The Fifth Sunday of Easter, Year B
The Rev. Ian Burch
St. Mark’s Episcopal Church | Milwaukee, WI
April 29, 2018

Have you ever had a time when you just didn’t want to be in church. Maybe it was for a day, a season, or even several years? Maybe it wasn’t your choice to leave; you might have been asked to stop coming because of a divorce, a disagreement with a pastor, a hurtful policy, an argument about doctrine—any of those things that cause friction in churches. To be a church person is to play a long game, and sometimes it just doesn’t feel worth it.

I remember a season when church just didn’t feel like a good fit for me. I didn’t feel the call of a Sunday morning, and the whole experience caused more stress than it was worth. So I didn’t go. I mean, I got there for Christmas and Easter, but that was about it.

During that time, I was spending a lot of time with friends. For awhile I lived with a dear friend who was studying at law school while I served as a hospice chaplain. Neither of us had a lot of money. We shared rent on a questionable apartment. He and I made dinners, had TV nights for friends while drinking terrible wine, and spent a lot of time on back patios talking about the world and our place in it. One afternoon, he shared with me that he was HIV positive and we talked for hours about all the fears and hopes that that kind of diagnosis brought up in him. He was with me while my dad underwent terrifying surgeries for his cancer. I don’t think I had a better friend in those years, and I didn’t meet him in the pews, and I’m pretty sure at the time he would have called himself a confirmed atheist. I didn’t have a church family during those years, but I am convinced that I was still woven into the body of Christ even though it was outside of the church walls.

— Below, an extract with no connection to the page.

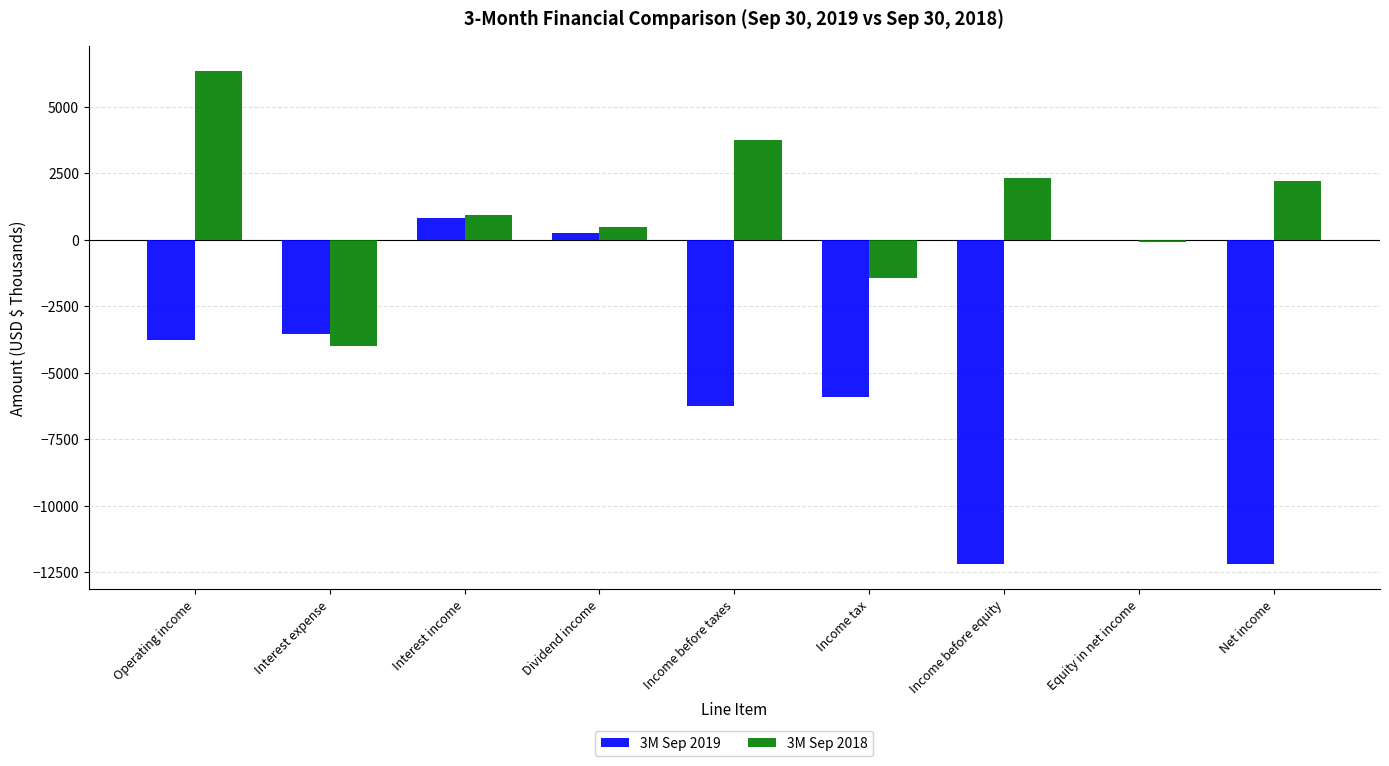

True or false: 3M Sep 2019 has a value of -10740 at Income before taxes.

False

I believe religious people have a tendency to delineate spaces where God is present and places where God is not. It might be a box. It might be an altar. It might be an inner sanctum wherein God’s voice might be heard. The ancient Israelites quite literally carried God to war in a box, an ark. Then later, they built God a Temple with thick, stone walls. We have a tendency to attempt a domestication of God. I’m not sure why that is—maybe a boxed God seems easier to control or manage somehow. Perhaps God unfettered is too terrifying to behold.

We’re guilty of the same inclination, of course. We Episcopalians love our little churches, with their grey stone and red doors. Behind me, up above the high altar, it reads: “For God so Loved the World.” It’s a beautiful sentiment, and I know it has brought comfort to a hundreds of parishioners over the decades. Still, I wonder if it ever occured to the artist that a message like that could live on the exterior of the building rather than the interior. What if that was painted on all four sides of the building, announcing to the entire world the love of God, rather than to the faithful already assembled. Our stained glass shines in on us and depicts the great stories of our faith. But again, I wonder, what if they shone outside? What if the stories of God’s love and grace were not just for those of us in these walls but rather for the world. We almost can’t help it. We like to put God in a box.

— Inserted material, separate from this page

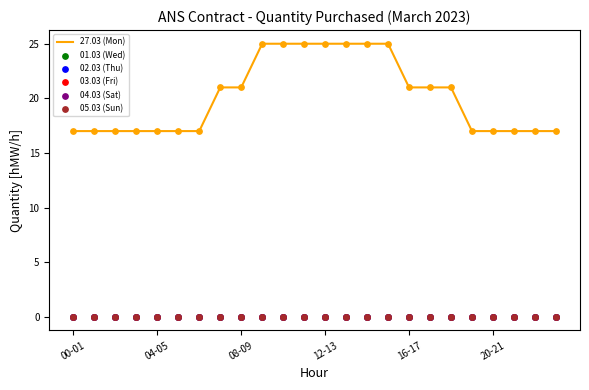

Which series has the widest spread of Y values?

27.03 (Mon)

But God won’t be contained. Philip, one of the lesser apostles—the guy who cleaned up the dishes after the others had finished eating—finds himself walking alongside the road and observes an Ethiopian eunuch reading and wrestling with the scriptures of the Old Testament. This eunuch is about as far from a good Jewish boy as a person could be. He was the wrong color. He practiced the wrong kind of sexual purity. He was the wrong lineage to be a member of the tribe of Abraham. And yet, God was unwilling to be contained by any of those abstractions. What is to prevent me from being baptised, the eunuch asks Phillip? And it turns out, the answer is nothing. Nothing is preventing you from being woven into the body of Christ.

God worked through the least of the apostles. God worked through the wrong kind of person, in the wrong kind of place. Despite our best efforts, God is unwilling to be contained in whatever new way we think to leash the divine.

Knowing this, how do we live? I believe that we approach any limits on the sovereignty of God with grave skepticism. I believe that our default assumption must be that God moves through the world in the places we might least expect. If our eyes are only fixed on the altar or on the tabernacle, we will miss the work that God is doing. God is out with striking teachers. God is with the homeless, the mentally ill, the destitute, those chronically disadvantaged in our society. These are the Ethopian eunuchs today—the people who don’t fit neatly into the walls the church has built. In Chicago, there are no Episcopal churches anywhere on the West side of the city—from the medical district all the way west to the posh suburbs. These are the poorest areas of the city. These are the areas with the highest concentration of brown and black people. And the church somehow thinks that God is simply not present there? The apostles teach a different gospel. God is everywhere in this world—particularly in places where it might be hard to see. God might be in the neighborhood that is discounted as “bad.” God might be in the atheist friend, comforting you on a porch over cheap wine. God might be in a strange man on the side of the road, asking to be baptised.

Listen, my friends. Listen to the experiences of the people outside of these walls. They will point us to where God is at work. They will share their struggles for justice and peace. And they will preach the Good News that God will not be contained—not by a box, not by a church, not by a tomb—no matter how hard we try. Amen.